The characters here come across less like real people learning they’re in an exploitation movie, largely thanks to that initial miscalculation to reframe Esther as an implacable horror-movie monster, which also puts an undue burden on her new marks to be interesting enough to root for. Strong and unkillable like Michael Myers, this new, vaguely supernatural Esther gives Fuhrman much less to play with, particularly with the striking age disparity between actor and character mostly cancelled out. Compared to her crackling chemistry with Farmiga, Fuhrman also has less to bounce off with the sleepier Stiles, who seems only mildly more alert after a thudding third-act twist of her own. Stiles looks more embarrassed than tickled by her heel turn as the problematic, self-preserving descendant of old-stock American pilgrims fresh off the Mayflower, only coming to life when she coaches Esther on the nuances of grifting therapists to get your way–practically a part of her heritage as a rich white person.

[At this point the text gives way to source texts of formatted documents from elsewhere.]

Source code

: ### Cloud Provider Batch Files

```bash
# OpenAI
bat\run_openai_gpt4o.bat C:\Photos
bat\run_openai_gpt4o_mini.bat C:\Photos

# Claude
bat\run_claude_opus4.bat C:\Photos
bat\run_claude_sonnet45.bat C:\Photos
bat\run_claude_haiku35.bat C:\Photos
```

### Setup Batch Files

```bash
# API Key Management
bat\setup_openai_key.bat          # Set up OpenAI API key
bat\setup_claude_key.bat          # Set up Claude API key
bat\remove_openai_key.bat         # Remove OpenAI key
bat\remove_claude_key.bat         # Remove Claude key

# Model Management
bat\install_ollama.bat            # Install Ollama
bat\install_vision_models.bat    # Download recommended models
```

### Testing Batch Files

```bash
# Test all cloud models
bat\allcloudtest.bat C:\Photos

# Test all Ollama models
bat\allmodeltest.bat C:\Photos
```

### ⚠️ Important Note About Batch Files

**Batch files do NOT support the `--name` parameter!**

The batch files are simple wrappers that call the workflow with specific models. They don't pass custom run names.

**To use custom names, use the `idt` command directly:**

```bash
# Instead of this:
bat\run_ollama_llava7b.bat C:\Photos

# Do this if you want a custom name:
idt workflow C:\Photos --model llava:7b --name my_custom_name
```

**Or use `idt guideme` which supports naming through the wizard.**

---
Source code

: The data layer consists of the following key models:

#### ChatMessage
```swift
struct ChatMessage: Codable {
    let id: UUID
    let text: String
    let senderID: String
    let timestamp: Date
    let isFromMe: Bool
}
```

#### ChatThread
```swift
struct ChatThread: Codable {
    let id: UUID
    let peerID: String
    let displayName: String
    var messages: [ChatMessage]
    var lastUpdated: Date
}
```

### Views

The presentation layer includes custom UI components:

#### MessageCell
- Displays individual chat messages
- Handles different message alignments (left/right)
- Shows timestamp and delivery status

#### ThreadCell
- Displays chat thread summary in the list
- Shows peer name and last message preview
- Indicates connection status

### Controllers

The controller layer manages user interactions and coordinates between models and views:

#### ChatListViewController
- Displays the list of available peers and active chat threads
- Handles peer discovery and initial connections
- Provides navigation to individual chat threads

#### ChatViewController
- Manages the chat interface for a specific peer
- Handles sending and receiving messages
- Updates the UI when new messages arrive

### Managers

Bell acquits himself decently enough in the visual trickery department, obscuring Fuhrman’s real age with body doubles and fitting her castmates in platform shoes so they tower over her. But it’s not clear why he bothers, or why this particular stretch of Esther’s backstory is even worth exploring. The law of diminishing returns comes hard for the confusing new conceit: What if a 25-year-old actress played a 30-year-old woman pretending to be a nine-year-old girl in a 13-years-later prequel set a couple of years before the first film? There’s a hopelessly anti-camp sensibility to Bell’s efforts to smooth out Fuhrman’s already-negligible worry lines and help her pass for an adolescent, only underscored by the fact that the strain is noticeable. You wish he went in the opposite direction, aging his lead actress up to look like Mickey Rooney playing Milhouse’s stunt double in that episode of “The Simpsons” about the Radioactive Man movie. Throwing back pointlessly to a past that’s better treated as a punchline in a colourful case file, Orphan: First Kill deprives us of the tasteless genius of Fuhrman’s original performance as a preteen successfully channelling a degenerate 30-year-old Eastern European vixen in Victorian doll fashion, the better to pass as a child.